WHAT YOU SHOULD DO:
Each line holding the word "سيارات" must appear in the answer, copied from the entries.

★ ★ ★

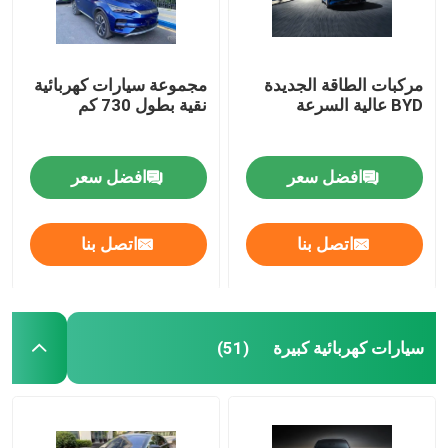
مركبات الطاقة الجديدة
مجموعة سيارات كهربائية
BYD عالية السرعة
نقية بطول 730 كم
افضل سعر
افضل سعر
اتصل بنا
اتصل بنا
سيارات كهربائية كبيرة
(51)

★ ★ ★

WRITTEN RESPONSE:
مجموعة سيارات كهربائية
سيارات كهربائية كبيرة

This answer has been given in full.